Mono Department

TL;DR

Mono shares 346,285-hectare UNESCO Biosphere Reserve with Togo, where mangroves and lagoons support 2 million people through fishing and palm cultivation.

department in Benin

Mono Department shares the UNESCO Mono Biosphere Reserve with Togo, creating a transboundary conservation area spanning 346,285 hectares across the Mono River delta. This shared governance reflects ecological reality: rivers and their ecosystems ignore political boundaries. The reserve encompasses mangroves, lagoons, floodplains, and forests, supporting nearly 2 million people who depend on fishing, small-scale farming, and forestry.

Palm and coconut cultivation dominate agricultural production, with oil processing providing employment across the department. Fishing in the lagoon system offers protein and income, though overfishing and habitat degradation threaten sustainability. The biosphere model attempts to balance conservation with livelihoods—permitting sustainable use while protecting core areas from exploitation.
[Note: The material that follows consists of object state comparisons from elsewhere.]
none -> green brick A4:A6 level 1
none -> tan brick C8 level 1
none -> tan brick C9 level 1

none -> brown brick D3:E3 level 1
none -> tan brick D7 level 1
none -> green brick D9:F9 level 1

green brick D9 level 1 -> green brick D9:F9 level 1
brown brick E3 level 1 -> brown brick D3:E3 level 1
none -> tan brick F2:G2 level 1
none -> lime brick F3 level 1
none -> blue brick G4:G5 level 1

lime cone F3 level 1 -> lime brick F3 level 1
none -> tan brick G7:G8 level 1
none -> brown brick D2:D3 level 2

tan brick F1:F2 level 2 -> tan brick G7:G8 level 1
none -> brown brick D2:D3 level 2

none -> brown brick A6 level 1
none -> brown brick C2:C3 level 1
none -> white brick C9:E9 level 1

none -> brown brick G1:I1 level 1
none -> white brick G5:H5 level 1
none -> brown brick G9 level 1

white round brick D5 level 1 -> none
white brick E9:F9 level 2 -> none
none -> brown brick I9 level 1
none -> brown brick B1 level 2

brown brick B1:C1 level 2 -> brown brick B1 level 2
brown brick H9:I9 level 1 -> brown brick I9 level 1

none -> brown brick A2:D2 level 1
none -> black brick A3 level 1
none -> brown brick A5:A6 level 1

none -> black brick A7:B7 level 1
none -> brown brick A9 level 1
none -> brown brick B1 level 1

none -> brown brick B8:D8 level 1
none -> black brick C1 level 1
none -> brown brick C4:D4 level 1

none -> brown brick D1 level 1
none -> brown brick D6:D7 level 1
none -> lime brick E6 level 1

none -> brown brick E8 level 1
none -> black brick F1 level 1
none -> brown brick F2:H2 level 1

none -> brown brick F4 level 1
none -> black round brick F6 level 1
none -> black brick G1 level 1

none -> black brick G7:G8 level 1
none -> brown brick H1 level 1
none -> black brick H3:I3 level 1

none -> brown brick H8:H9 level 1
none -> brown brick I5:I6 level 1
This zoning resembles how biological reserves function: intensive human activity on edges, protected cores in centers.

Extensive agriculture and artisanal mining pose environmental challenges. Population pressure drives land clearing, degrading the ecological services (flood control, fish nurseries, carbon storage) that mangroves and wetlands provide. The department's southern coastal position makes it vulnerable to climate change impacts including sea-level rise and intensifying storms. Managing the Mono Biosphere as a shared resource requires coordination that neither Benin nor Togo can achieve alone—a governance challenge that mirrors the ecological reality of integrated watershed management.